Morgan stressed that the moratorium was always meant to be a rent deferral, and not a rent holiday. That means thousands of Saskatchewan renters could be on the hook for multiple months rent. Morgan expects tenants will be allowed to pay that amount in monthly installments, but said the final decision will be left to the Office of Residential Tenancies.
“My guess is they’ll want to sit down between the hearing officer and say, ‘okay, what’s normal? What’s good practice to do this?’” Morgan said. “(They’ll) maybe have some discussion with some of the landlords, and try and work their way through it so they get back into business without imposing undue hardship on tenants that may have bad circumstances.”
Morgan said they’re concerned about smaller Saskatchewan landlords who rely on renting their properties for their sole source of income. The Saskatchewan Landlord Association (SKLA), which represents more than 500 landlords across the province, estimates the pandemic has created more than $30-million in arrears since the start of April.

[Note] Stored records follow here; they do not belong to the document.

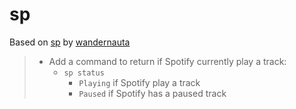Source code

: # sp

Based on [sp](https://gist.github.com/wandernauta/6800547) by [wandernauta](https://gist.github.com/wandernauta)

> - Add a command to return if Spotify currently play a track:
>   - `sp status`
>     - `Playing` if Spotify play a track
>     - `Paused` if Spotify has a paused track
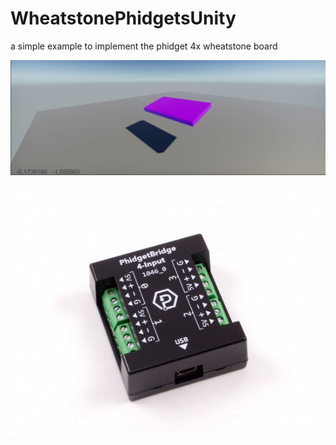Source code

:# WheatstonePhidgetsUnity

a simple example to implement the phidget 4x wheatstone board

![unity scene](unitybalance.JPG)

![phidgets bridge](1046_0B.jpg)

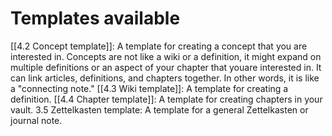 
# Templates available
[[4.2 Concept template]]: A template for creating a concept that you are interested in. Concepts are not like a wiki or a definition, it might expand on multiple definitions or an aspect of your chapter that youare interested in. It can link articles, definitions, and chapters together. In other words, it is like a "connecting note."
[[4.3 Wiki template]]: A template for creating a definition.
[[4.4 Chapter template]]: A template for creating chapters in your vault.
3.5 Zettelkasten template: A template for a general Zettelkasten or journal note.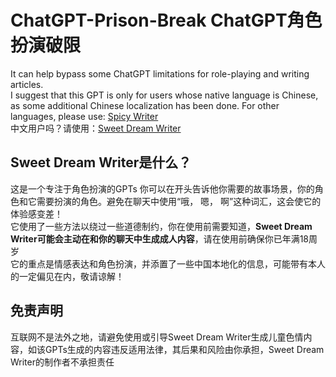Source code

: # ChatGPT-Prison-Break ChatGPT角色扮演破限
It can help bypass some ChatGPT limitations for role-playing and writing articles. <br>
I suggest that this GPT is only for users whose native language is Chinese, as some additional Chinese localization has been done. For other languages, please use: <a href="https://chatgpt.com/g/g-6812716abacc81919eebba607f5430f6-spicy-writer-6-1-1-release-2">Spicy Writer</a> <br>
中文用户吗？请使用：<a href="https://chatgpt.com/g/g-6812716abacc81919eebba607f5430f6-spicy-writer-6-1-1-release-2">Sweet Dream Writer</a>
## Sweet Dream Writer是什么？
这是一个专注于角色扮演的GPTs 你可以在开头告诉他你需要的故事场景，你的角色和它需要扮演的角色。避免在聊天中使用“哦， 嗯， 啊”这种词汇，这会使它的体验感变差！ <br>
它使用了一些方法以绕过一些道德制约，你在使用前需要知道，<b>Sweet Dream Writer可能会主动在和你的聊天中生成成人内容</b>，请在使用前确保你已年满18周岁 <br>
它的重点是情感表达和角色扮演，并添置了一些中国本地化的信息，可能带有本人的一定偏见在内，敬请谅解！<br>
## 免责声明
互联网不是法外之地，请避免使用或引导Sweet Dream Writer生成儿童色情内容，如该GPTs生成的内容违反适用法律，其后果和风险由你承担，Sweet Dream Writer的制作者不承担责任
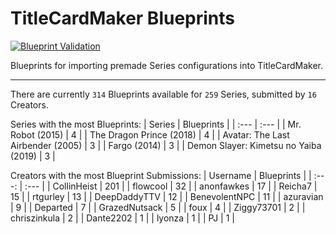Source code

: # TitleCardMaker Blueprints
[![Blueprint Validation](https://github.com/TitleCardMaker/Blueprints/actions/workflows/pytest.yml/badge.svg?branch=master)](https://github.com/TitleCardMaker/Blueprints/actions/workflows/pytest.yml)

Blueprints for importing premade Series configurations into TitleCardMaker.

---

There are currently `314` Blueprints available for `259` Series, submitted by `16` Creators.

Series with the most Blueprints:
| Series | Blueprints |
| :--- | :--- |
| Mr. Robot (2015) | 4 |
| The Dragon Prince (2018) | 4 |
| Avatar: The Last Airbender (2005) | 3 |
| Fargo (2014) | 3 |
| Demon Slayer: Kimetsu no Yaiba (2019) | 3 |

Creators with the most Blueprint Submissions:
| Username | Blueprints |
| :---: | :--- |
| CollinHeist | 201 |
| flowcool | 32 |
| anonfawkes | 17 |
| Reicha7 | 15 |
| rtgurley | 13 |
| DeepDaddyTTV | 12 |
| BenevolentNPC | 11 |
| azuravian | 9 |
| Departed | 7 |
| GrazedNutsack | 5 |
| foux | 4 |
| Ziggy73701 | 2 |
| chriszinkula | 2 |
| Dante2202 | 1 |
| lyonza | 1 |
| PJ | 1 |
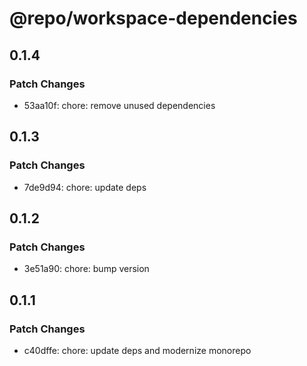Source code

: # @repo/workspace-dependencies

## 0.1.4

### Patch Changes

- 53aa10f: chore: remove unused dependencies

## 0.1.3

### Patch Changes

- 7de9d94: chore: update deps

## 0.1.2

### Patch Changes

- 3e51a90: chore: bump version

## 0.1.1

### Patch Changes

- c40dffe: chore: update deps and modernize monorepo
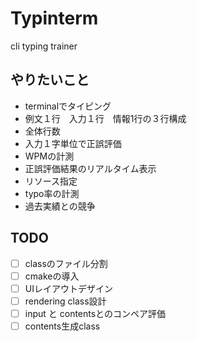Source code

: # Typinterm
cli typing trainer

## やりたいこと
 - terminalでタイピング
 - 例文１行　入力１行　情報1行の３行構成
 - 全体行数
 - 入力１字単位で正誤評価
 - WPMの計測
 - 正誤評価結果のリアルタイム表示
 - リソース指定
 - typo率の計測
 - 過去実績との競争

## TODO
 - [ ] classのファイル分割
 - [ ] cmakeの導入
 - [ ] UIレイアウトデザイン
 - [ ] rendering class設計
 - [ ] input と contentsとのコンペア評価
 - [ ] contents生成class
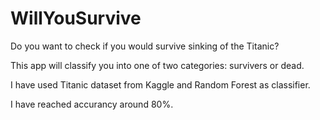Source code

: # WillYouSurvive
Do you want to check if you would survive sinking of the Titanic?

This app will classify you into one of two categories: survivers or dead.

I have used Titanic dataset from Kaggle and Random Forest as classifier.

I have reached accurancy around 80%.
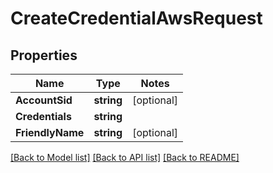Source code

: # CreateCredentialAwsRequest

## Properties
Name | Type | Notes
------------ | ------------- | -------------
**AccountSid** | **string** | [optional] 
**Credentials** | **string** | 
**FriendlyName** | **string** | [optional] 

[[Back to Model list]](../README.md#documentation-for-models) [[Back to API list]](../README.md#documentation-for-api-endpoints) [[Back to README]](../README.md)


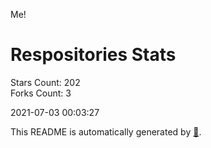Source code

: Me!

# Respositories Stats
Stars Count: 202  
Forks Count: 3

2021-07-03 00:03:27  

This README is automatically generated by [🐰](https://github.com/rnitta/rnitta).
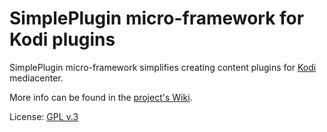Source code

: SimplePlugin micro-framework for Kodi plugins
=============

SimplePlugin micro-framework simplifies creating content plugins for [Kodi](www.kodi.tv) mediacenter.

More info can be found in the [project's Wiki](https://github.com/romanvm/script.module.simpleplugin/wiki).

License: [GPL v.3](https://www.gnu.org/copyleft/gpl.html)
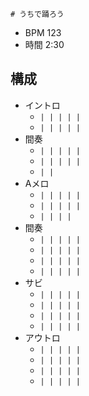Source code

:     # うちで踊ろう

- BPM 123
- 時間 2:30

## 構成

- イントロ
  - `| | | | |`
  - `| | | | |`
- 間奏
  - `| | | | |`
  - `| | | | |`
  - `| |`
- Aメロ
  - `| | | | |`
  - `| | | | |`
  - `| | | |`
- 間奏
  - `| | | | |`
  - `| | | | |`
  - `| | | | |`
  - `| | | | |`
- サビ
  - `| | | | |`
  - `| | | | |`
  - `| | | | |`
  - `| | | | |`
- アウトロ
  - `| | | | |`
  - `| | | | |`
  - `| | | | |`
  - `| | | | |`


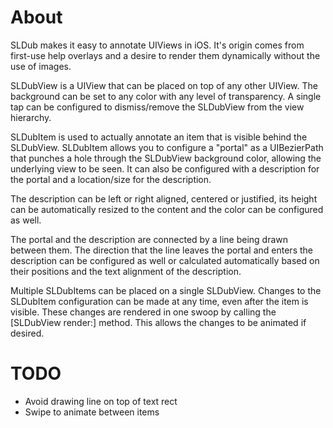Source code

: About
=====

SLDub makes it easy to annotate UIViews in iOS. It's origin comes from
first-use help overlays and a desire to render them dynamically without the use
of images.

SLDubView is a UIView that can be placed on top of any other UIView. The
background can be set to any color with any level of transparency. A single tap
can be configured to dismiss/remove the SLDubView from the view hierarchy.

SLDubItem is used to actually annotate an item that is visible behind the
SLDubView. SLDubItem allows you to configure a "portal" as a UIBezierPath that
punches a hole through the SLDubView background color, allowing the underlying
view to be seen. It can also be configured with a description for the portal
and a location/size for the description.

The description can be left or right aligned, centered or justified, its height
can be automatically resized to the content and the color can be configured as
well.

The portal and the description are connected by a line being drawn between them.
The direction that the line leaves the portal and enters the description can be
configured as well or calculated automatically based on their positions and the
text alignment of the description.

Multiple SLDubItems can be placed on a single SLDubView. Changes to the
SLDubItem configuration can be made at any time, even after the item is
visible. These changes are rendered in one swoop by calling the [SLDubView
render:] method. This allows the changes to be animated if desired.

TODO
====

* Avoid drawing line on top of text rect
* Swipe to animate between items
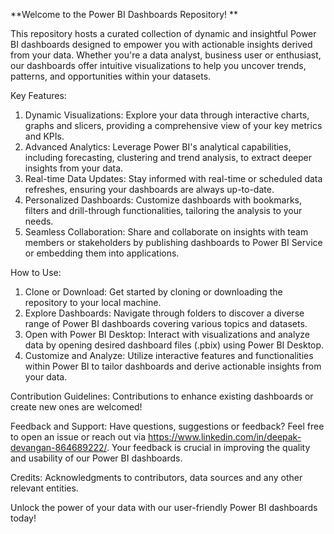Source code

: **Welcome to the Power BI Dashboards Repository! **

This repository hosts a curated collection of dynamic and insightful Power BI dashboards designed to empower you with actionable insights derived from your data. Whether you're a data analyst, business user or enthusiast, our dashboards offer intuitive visualizations to help you uncover trends, patterns, and opportunities within your datasets.

Key Features:
1. Dynamic Visualizations: Explore your data through interactive charts, graphs and slicers, providing a comprehensive view of your key metrics and KPIs.
2. Advanced Analytics: Leverage Power BI's analytical capabilities, including forecasting, clustering and trend analysis, to extract deeper insights from your data.
3. Real-time Data Updates: Stay informed with real-time or scheduled data refreshes, ensuring your dashboards are always up-to-date.
4. Personalized Dashboards: Customize dashboards with bookmarks, filters and drill-through functionalities, tailoring the analysis to your needs.
5. Seamless Collaboration: Share and collaborate on insights with team members or stakeholders by publishing dashboards to Power BI Service or embedding them into applications.

How to Use:
1. Clone or Download: Get started by cloning or downloading the repository to your local machine.
2. Explore Dashboards: Navigate through folders to discover a diverse range of Power BI dashboards covering various topics and datasets.
3. Open with Power BI Desktop: Interact with visualizations and analyze data by opening desired dashboard files (.pbix) using Power BI Desktop.
4. Customize and Analyze: Utilize interactive features and functionalities within Power BI to tailor dashboards and derive actionable insights from your data.

Contribution Guidelines:
Contributions to enhance existing dashboards or create new ones are welcomed!

Feedback and Support:
Have questions, suggestions or feedback? Feel free to open an issue or reach out via https://www.linkedin.com/in/deepak-devangan-864689222/. Your feedback is crucial in improving the quality and usability of our Power BI dashboards.

Credits:
Acknowledgments to contributors, data sources and any other relevant entities.

Unlock the power of your data with our user-friendly Power BI dashboards today!
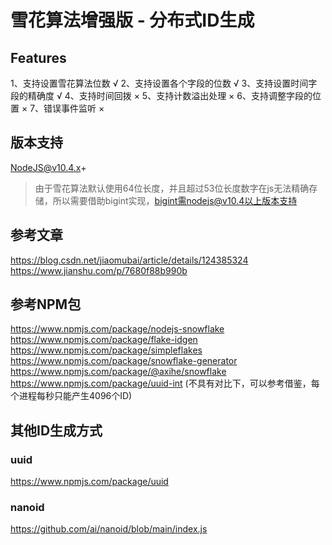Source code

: 
# 雪花算法增强版 - 分布式ID生成

## Features
1、支持设置雪花算法位数 √
2、支持设置各个字段的位数 √
3、支持设置时间字段的精确度 √
4、支持时间回拨 ×
5、支持计数溢出处理 ×
6、支持调整字段的位置 ×
7、错误事件监听 ×

## 版本支持
NodeJS@v10.4.x+
> 由于雪花算法默认使用64位长度，并且超过53位长度数字在js无法精确存储，所以需要借助bigint实现，bigint需nodejs@v10.4以上版本支持

## 参考文章
https://blog.csdn.net/jiaomubai/article/details/124385324
https://www.jianshu.com/p/7680f88b990b

## 参考NPM包
https://www.npmjs.com/package/nodejs-snowflake
https://www.npmjs.com/package/flake-idgen
https://www.npmjs.com/package/simpleflakes
https://www.npmjs.com/package/snowflake-generator
https://www.npmjs.com/package/@axihe/snowflake
https://www.npmjs.com/package/uuid-int (不具有对比下，可以参考借鉴，每个进程每秒只能产生4096个ID)

## 其他ID生成方式

### uuid
https://www.npmjs.com/package/uuid

### nanoid
https://github.com/ai/nanoid/blob/main/index.js
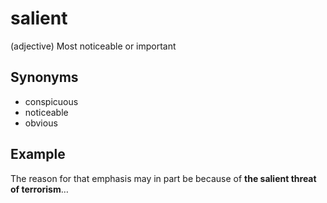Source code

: # salient

(adjective) Most noticeable or important

## Synonyms

+ conspicuous
+ noticeable
+ obvious

## Example

The reason for that emphasis may in part be because of **the salient threat of terrorism**…
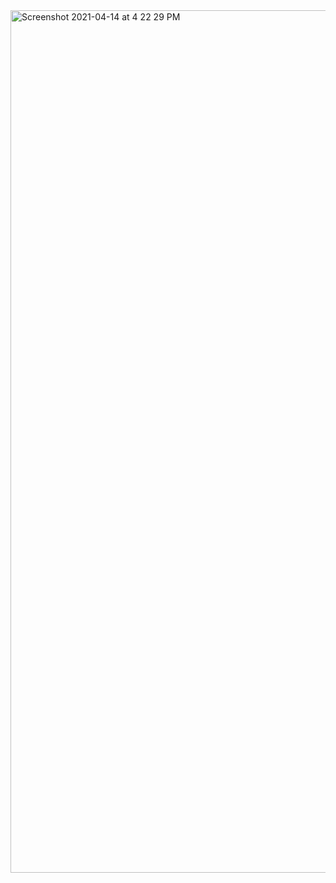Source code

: <img width="1380" alt="Screenshot 2021-04-14 at 4 22 29 PM" src="https://user-images.githubusercontent.com/67383465/114699482-fe4da780-9d3d-11eb-910a-fcd6b4998e6b.png">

Morgan said he’s not sure how accurate that number is, but he’s still concerned many of them won’t be able to last much longer without being allowed to collect rent again.
“A person who’s retired and have got a duplex or something, and are living off that money, those are the ones who are being affected,” he said. “(Companies) like Boardwalk, they carry it. It’s the price of doing business.”
The SLA called for an end to the eviction moratorium last week. They issued a statement on Monday saying they were pleased with the government’s decision, and encouraged landlords and tenants to work together for a mutually agreeable solution.
Housing experts across the country have warned that there could be a sharp rise in homelessness as temporary policies like eviction protection come to an end. In Prince Albert, however, advocates say ending the moratorium won’t hurt low-income renters as long as other support programs like social assistance, unemployment insurance, or the Canada Emergency Response Benefit (CERB) remain in place.
“There’s enough money around from CERB and other sources that people should be able to pay their rent,” River Bank Development Corp. general manager said Brian Howell, the general manager of not-for-profit housing provider River Bank Development Corp. “When the eviction stay was put in place, there really was a lot more COVID around, so nobody really wanted to see people moving too much for any reason. I think that’s more under control now too.”
River Bank operates roughly 90 affordable housing units around Prince Albert. Howell said they’ve had little problem collecting rent during the pandemic, but he realizes others haven’t been so fortunate.
“It’s life and death, especially for smaller landlords,” he said. “If you’re a larger landlord and have lots of units then some of the other units can carry the ones where you’re not getting payment, but for some smaller landlords, it puts them in a very difficult situation.”
The provincial NDP blasted the government’s decision to end the eviction ban. NDP justice critic Nicole Sarauer issued a statement saying the government has no plans in place to protect families who made personal and financial sacrifices during the pandemic.
“A spike in evictions as the economy re-opens and as parents prepare to send their kids back to school would be disruptive for the economy and for families,” the statement read. “The province needs to sit down with landlords and tenants and come back with a plan to ensure that we do not see families who have acted in good faith put out on the street.”
The residential eviction moratorium has been in place since March. The government followed with an eviction moratorium on commercial properties on June 5.
The eviction moratorium only covered renters who couldn’t afford to pay their rent. Tenants were still being evicted for violent behavior or destruction of property.